(Work to be completed): Check each line of the listing for the string "Resources". Copy those where it appears.

[[ Dataset records open ]]

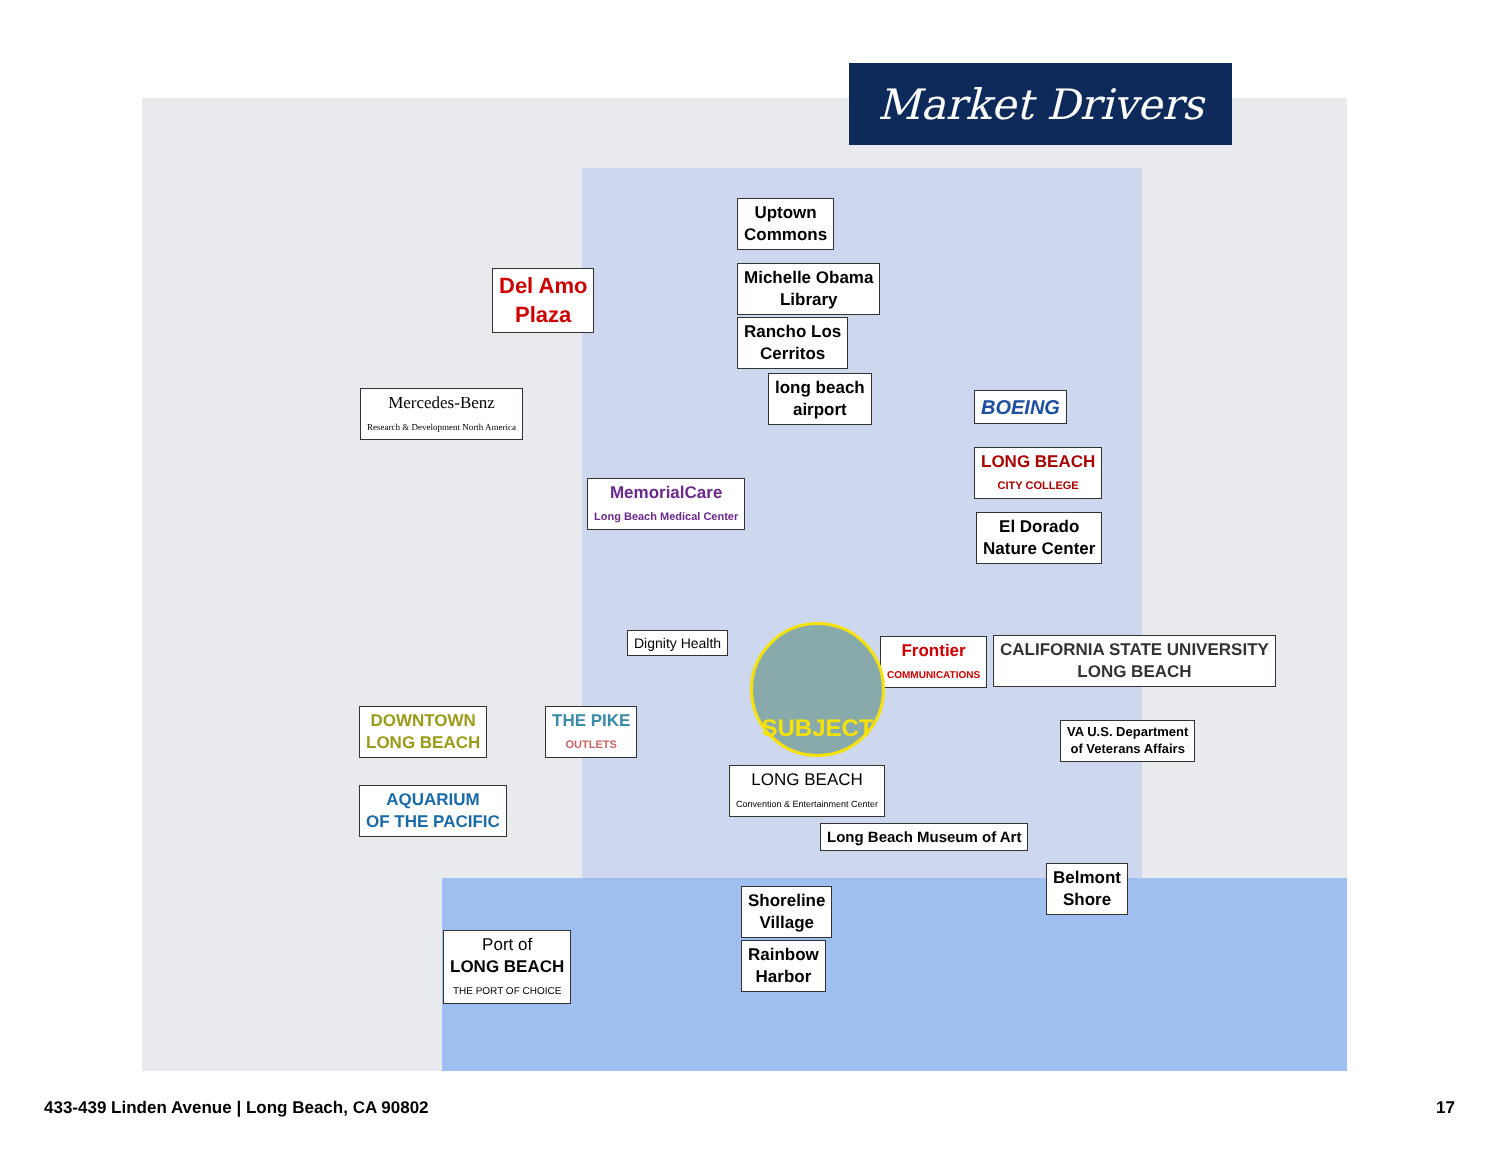Market Drivers
Uptown
Commons
Michelle Obama
Library
Rancho Los
Cerritos
Del Amo
Plaza
Mercedes-Benz
Research & Development North America
long beach
airport
BOEING
LONG BEACH
CITY COLLEGE
El Dorado
Nature Center
MemorialCare
Long Beach Medical Center
Dignity Health
Frontier
COMMUNICATIONS
CALIFORNIA STATE UNIVERSITY
LONG BEACH
DOWNTOWN
LONG BEACH
THE PIKE
OUTLETS
VA U.S. Department
of Veterans Affairs
LONG BEACH
Convention & Entertainment Center
AQUARIUM
OF THE PACIFIC
Long Beach Museum of Art
Belmont
Shore
Shoreline
Village
Rainbow
Harbor
Port of
LONG BEACH
THE PORT OF CHOICE
SUBJECT
433-439 Linden Avenue | Long Beach, CA 90802
17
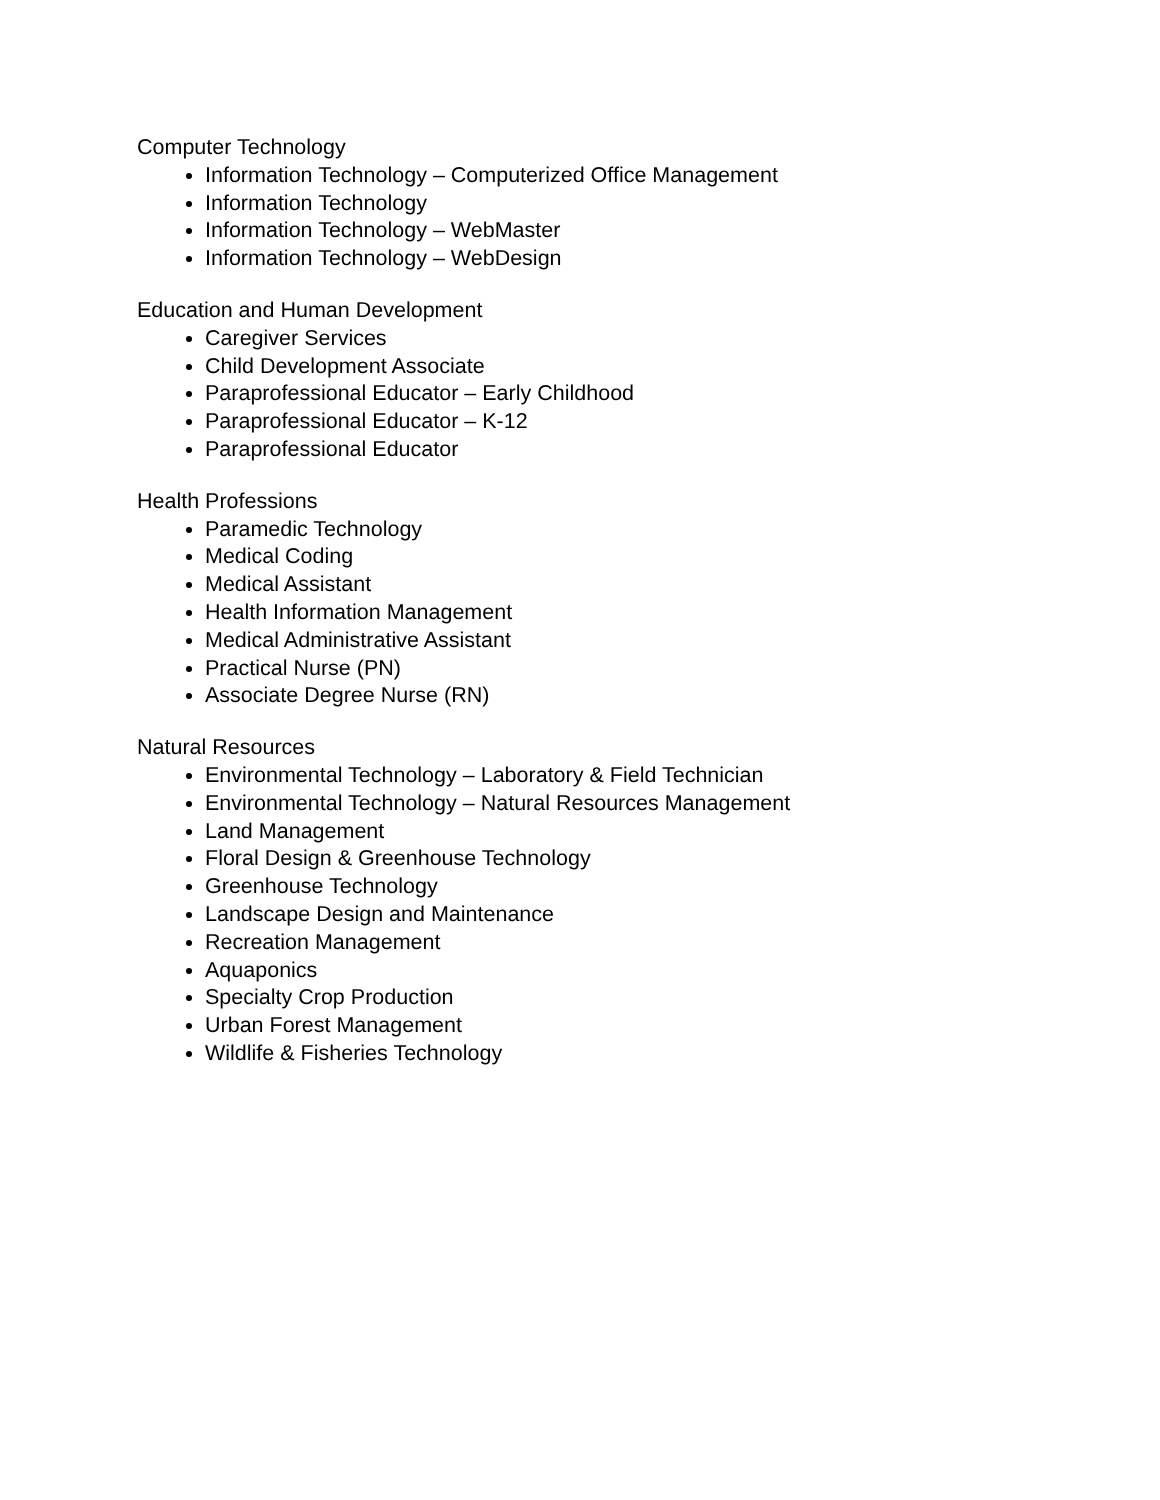Computer Technology
Information Technology – Computerized Office Management
Information Technology
Information Technology – WebMaster
Information Technology – WebDesign
Education and Human Development
Caregiver Services
Child Development Associate
Paraprofessional Educator – Early Childhood
Paraprofessional Educator – K-12
Paraprofessional Educator
Health Professions
Paramedic Technology
Medical Coding
Medical Assistant
Health Information Management
Medical Administrative Assistant
Practical Nurse (PN)
Associate Degree Nurse (RN)
Natural Resources
Environmental Technology – Laboratory & Field Technician
Environmental Technology – Natural Resources Management
Land Management
Floral Design & Greenhouse Technology
Greenhouse Technology
Landscape Design and Maintenance
Recreation Management
Aquaponics
Specialty Crop Production
Urban Forest Management
Wildlife & Fisheries Technology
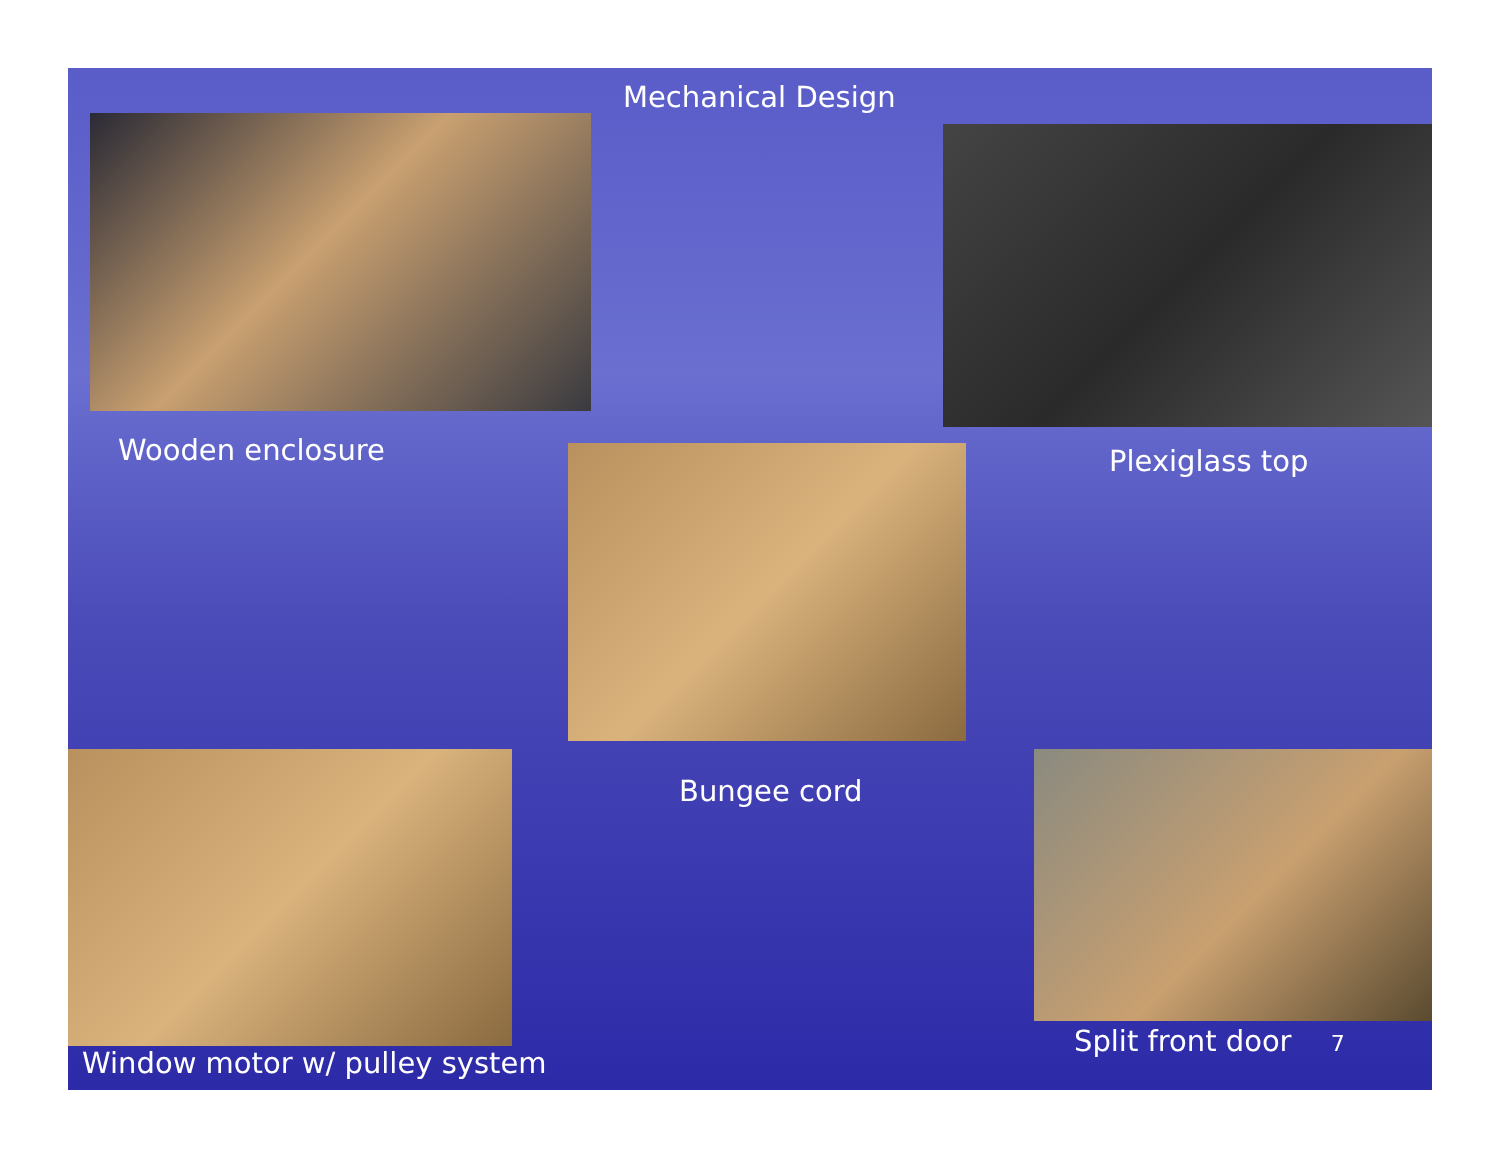Mechanical Design
Wooden enclosure Plexiglass top
Bungee cord
Window motor w/ pulley system
Split front door 7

[[ Dataset records closed ]]

(Output):
Natural Resources
Environmental Technology – Natural Resources Management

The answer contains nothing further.